Organisations may only have 1 application or they might have a 1,000, therefore, the challenge is selecting good candidates for migration.
Channel partners can assist organisations by identifying criteria for selecting suitable applications for migrating to the cloud by completing an assessment of all the applications in the organisation. In addition to performing an inventory of the application assets, the partner can assist by providing application dependency mapping that is essential to planning any cloud migration.
Lastly, channel partners can advise organisations on how applications can be adapted to be more cloud friendly and if appropriate make those changes.
Stage three: Exploitation
Cloud infrastructures provide many options to developing new applications, with serverless architectures now not just a possibility but a reality.
Microservices, a set of smaller applications chained together, provide the ultimate in scalability. Instead of a server waiting to be accessed, the service is triggered when needed and only active whilst completing its task. In essence, it’s like a modern smart phone, with each of the apps doing a very specific task but only when called upon.

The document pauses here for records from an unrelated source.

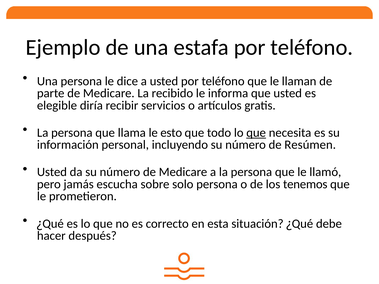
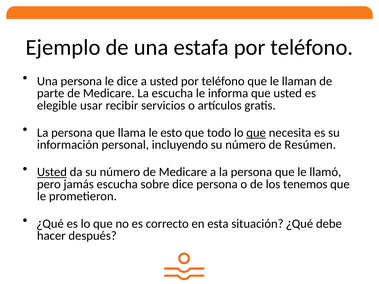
La recibido: recibido -> escucha
diría: diría -> usar
Usted at (52, 172) underline: none -> present
sobre solo: solo -> dice
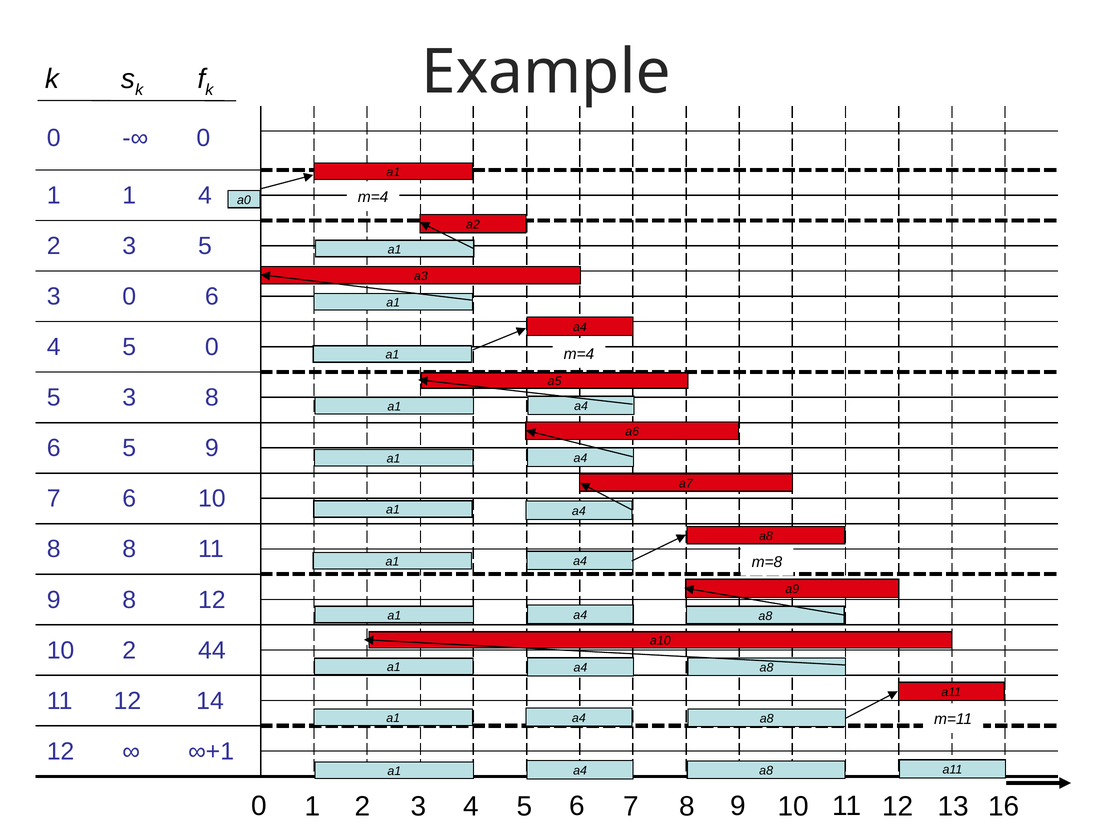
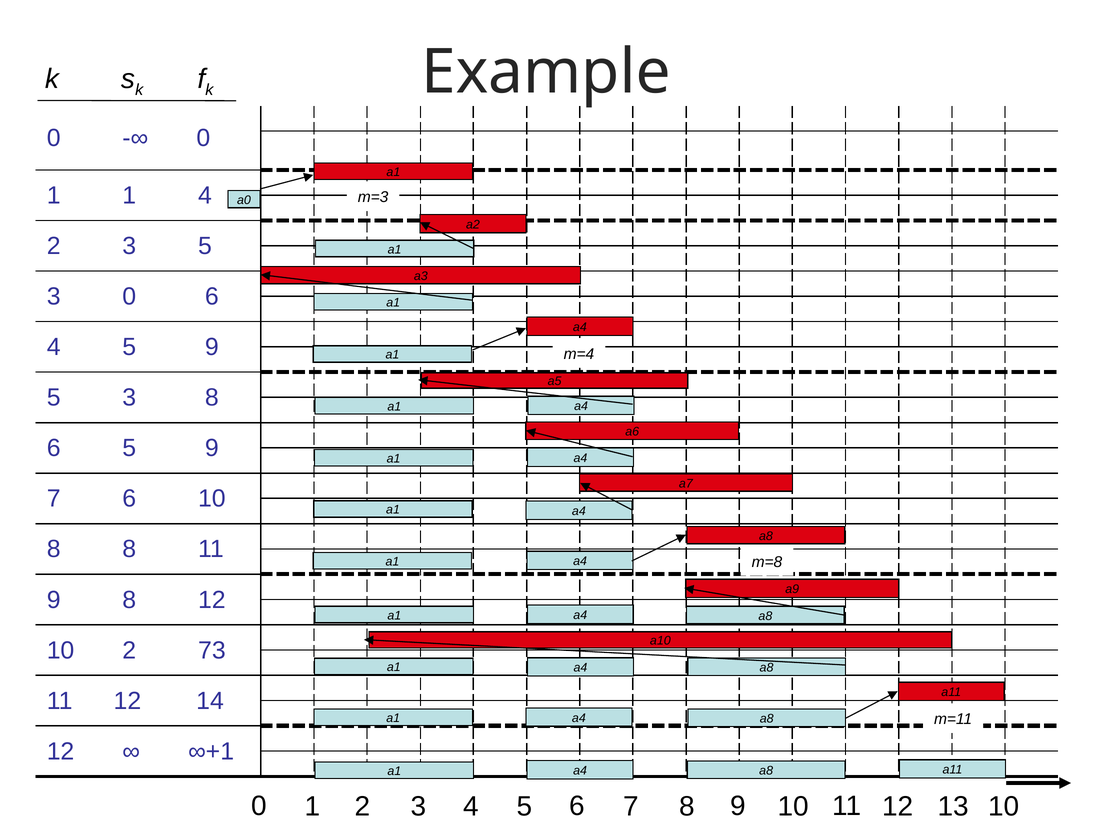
a0 m=4: m=4 -> m=3
4 5 0: 0 -> 9
44: 44 -> 73
13 16: 16 -> 10
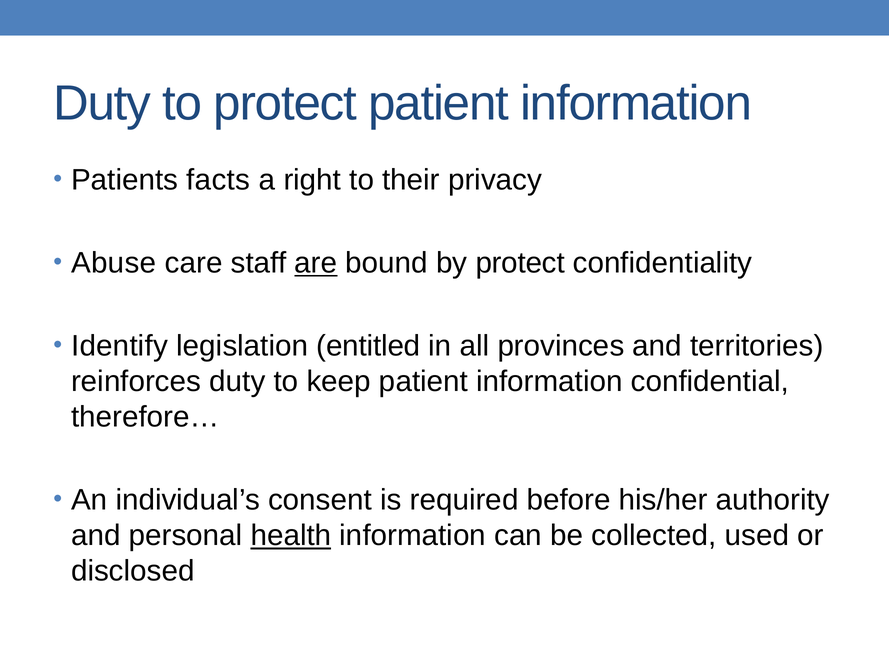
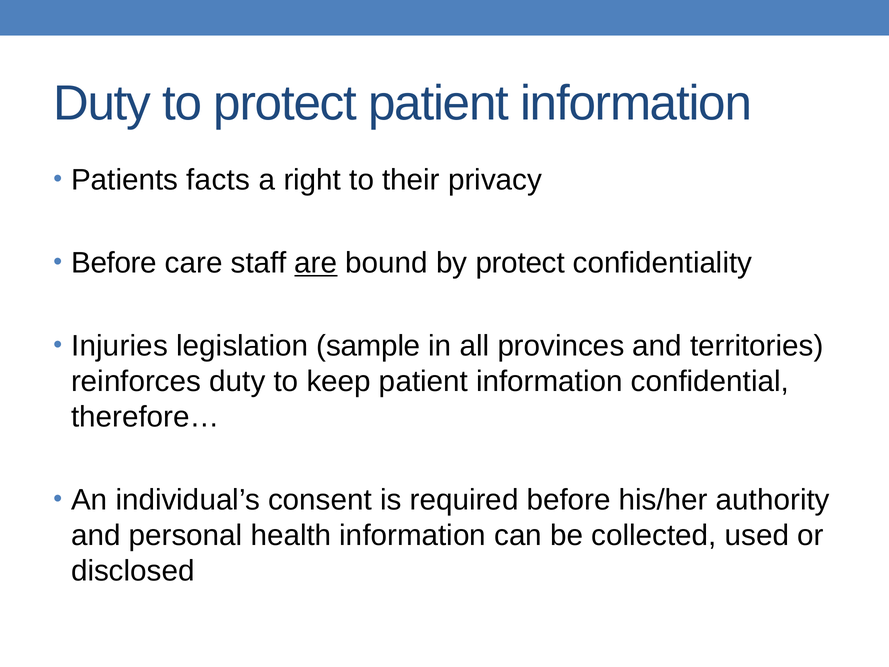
Abuse at (114, 263): Abuse -> Before
Identify: Identify -> Injuries
entitled: entitled -> sample
health underline: present -> none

The benefits are increased flexibility, scalability and agility with a reduced cost of failure. If a monolithic application isn’t working, an organisation can effectively grind to a halt. In a microservice world if a service stops working it doesn’t take down the entire organisation’s ability to function.
Channel partners have a critical role in developing applications for the next generation of infrastructure. This can be achieved with the partner developing and deploying the service and then handing it over to the customer in a traditional application way. Alternatively the partner could develop the application and then deliver it as a managed service. These are two great opportunities for the channel.